I stared at him. Kanin still didn’t look at me, choosing to face the darkness, gazing toward New Covington. "Those of us who live this long so often become jaded," he murmured. "It is hard to hold on to what made us human. It is easier to simply let go, to become the demon everyone sees in us. I thought I was done being surprised. But you have managed to surprise me at every turn." He paused, his next words quiet, almost hesitant. "I cannot tell you how to live," he said. "But…it would a pity if you became just another monster. If you abandoned everything you’ve fought for until now."
"I can’t," I whispered, shaking my head. "I can’t do it, Kanin. I won’t go through that again. It’s too hard, losing someone like that, hearing Zeke-" My throat threatened to close, but the darkness, the monster, rose up, cold and impassive, shielding me. "I will not do that again," I said calmly. "And if I have to be a monster to survive, then I’ll be what everyone expects. I don’t care about Eden, or the scientists, or their damned cure. Right now, all I care about is finding Sarren and making him pay."
Kanin didn’t answer, and we stood like that in silence, watching the city. A minute later, Jackal prowled out of the darkness from between two houses, smirking at us. "Well, I have good news and bad news," he announced. "The good news is that the jeep is still where we left it, and I got the damned thing working again."
"What’s the bad news?" I asked.
"Something took my fuzzy dice."
I rolled my eyes, and Kanin started forward, brushing past him. "Come," he ordered, not looking back. "Sarren is moving fast, and he has a head start on us. We can’t waste time if we’re going to make it to Eden before him."

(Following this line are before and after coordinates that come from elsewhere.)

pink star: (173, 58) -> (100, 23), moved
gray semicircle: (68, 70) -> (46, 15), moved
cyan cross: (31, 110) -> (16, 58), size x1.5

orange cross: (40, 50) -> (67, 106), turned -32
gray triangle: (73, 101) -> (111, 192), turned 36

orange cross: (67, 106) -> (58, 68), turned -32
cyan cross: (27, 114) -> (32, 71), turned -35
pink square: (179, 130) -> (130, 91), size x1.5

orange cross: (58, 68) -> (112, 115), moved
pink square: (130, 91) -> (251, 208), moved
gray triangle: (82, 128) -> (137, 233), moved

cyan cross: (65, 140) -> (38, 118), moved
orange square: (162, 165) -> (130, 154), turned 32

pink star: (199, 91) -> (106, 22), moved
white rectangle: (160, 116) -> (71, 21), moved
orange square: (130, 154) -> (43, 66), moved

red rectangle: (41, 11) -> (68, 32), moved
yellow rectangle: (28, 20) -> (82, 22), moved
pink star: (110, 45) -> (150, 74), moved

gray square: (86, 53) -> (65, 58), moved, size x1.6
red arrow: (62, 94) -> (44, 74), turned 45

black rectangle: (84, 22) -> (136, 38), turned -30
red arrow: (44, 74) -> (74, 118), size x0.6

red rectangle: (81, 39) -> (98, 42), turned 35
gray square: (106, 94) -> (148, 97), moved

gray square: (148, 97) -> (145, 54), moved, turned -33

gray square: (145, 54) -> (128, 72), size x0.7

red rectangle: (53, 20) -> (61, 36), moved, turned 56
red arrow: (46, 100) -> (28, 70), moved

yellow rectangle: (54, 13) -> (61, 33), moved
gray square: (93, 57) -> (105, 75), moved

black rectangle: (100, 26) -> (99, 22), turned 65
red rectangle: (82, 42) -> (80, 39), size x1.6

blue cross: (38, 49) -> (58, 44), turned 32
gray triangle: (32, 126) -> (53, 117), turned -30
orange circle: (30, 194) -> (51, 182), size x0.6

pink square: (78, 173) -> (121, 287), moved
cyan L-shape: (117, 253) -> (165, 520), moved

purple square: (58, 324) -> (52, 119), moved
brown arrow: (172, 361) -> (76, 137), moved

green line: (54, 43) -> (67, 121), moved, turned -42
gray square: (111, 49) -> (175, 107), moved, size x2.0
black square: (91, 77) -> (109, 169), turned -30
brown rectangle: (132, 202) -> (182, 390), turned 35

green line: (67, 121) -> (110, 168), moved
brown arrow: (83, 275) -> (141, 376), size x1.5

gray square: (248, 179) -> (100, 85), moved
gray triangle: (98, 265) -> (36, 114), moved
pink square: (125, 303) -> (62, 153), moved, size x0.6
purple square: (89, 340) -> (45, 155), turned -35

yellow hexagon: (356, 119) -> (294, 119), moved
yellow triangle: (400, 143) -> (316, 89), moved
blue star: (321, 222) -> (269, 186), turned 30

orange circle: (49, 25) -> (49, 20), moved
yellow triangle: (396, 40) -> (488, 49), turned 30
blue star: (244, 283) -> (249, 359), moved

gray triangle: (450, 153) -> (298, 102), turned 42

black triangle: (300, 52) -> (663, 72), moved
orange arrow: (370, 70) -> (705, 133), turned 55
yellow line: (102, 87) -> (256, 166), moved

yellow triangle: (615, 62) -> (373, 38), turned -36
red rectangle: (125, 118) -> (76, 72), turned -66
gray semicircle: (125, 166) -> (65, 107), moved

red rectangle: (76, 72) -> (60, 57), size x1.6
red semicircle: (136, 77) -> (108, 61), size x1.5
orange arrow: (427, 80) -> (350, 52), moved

My hand rose to my neck, touching the small silver cross beneath my shirt. Zeke, I thought, smelling his blood on the chain, even now. I’ll avenge you, I swear. Sarren will scream for mercy before I’m done; I’ll make sure he remembers your name as he dies. But I will not, ever, get close to anyone again. You were the last. I hope that, wherever you are, you’re happy. And if you can see me now, I’m sorry for what I’ve turned into.
Kanin turned, waiting for me at the edge of the shadows. Jackal watched me, too, his eyes glowing inhumanly yellow in the darkness. Monsters in the night, just like me.
This is what I am, I thought, walking forward to join them. This is where I belong, in the darkness. We’re vampires. That’s all we’ll ever be.
The storm picked up, the snow falling heavily on the road, as the three of us-myself, my sire, and my blood brother- turned an old back jeep toward the northeast and roared off in the direction of Eden.
They are coming.
Leaning against the side of an ancient van, the lean, bony figure with the horribly scarred face smiled.
They were on their way, now. Following his trail, tracking him toward the distant human city that would spell salvation for the entire world. A new beginning. A fresh start to everything. Soon.
He could sense their determination to stop him, their rage and hate. Especially…her. Oh, her anger would be a glorious thing, indeed. His hand slipped to the smooth stub of his left arm, caressing it. He had once thought Kanin a worthy opponent, but the girl, the fierce, relentless, savage little bird, was even more magnificent.
"She is coming," he whispered, a grin stretching his ravaged face. "I cannot wait to see the look on her face when she finds us again. It will be a song for the ages." He chuckled and glanced into the van’s interior, where a dark form lay slumped in the corner. "Don’t you think so…Ezekiel?"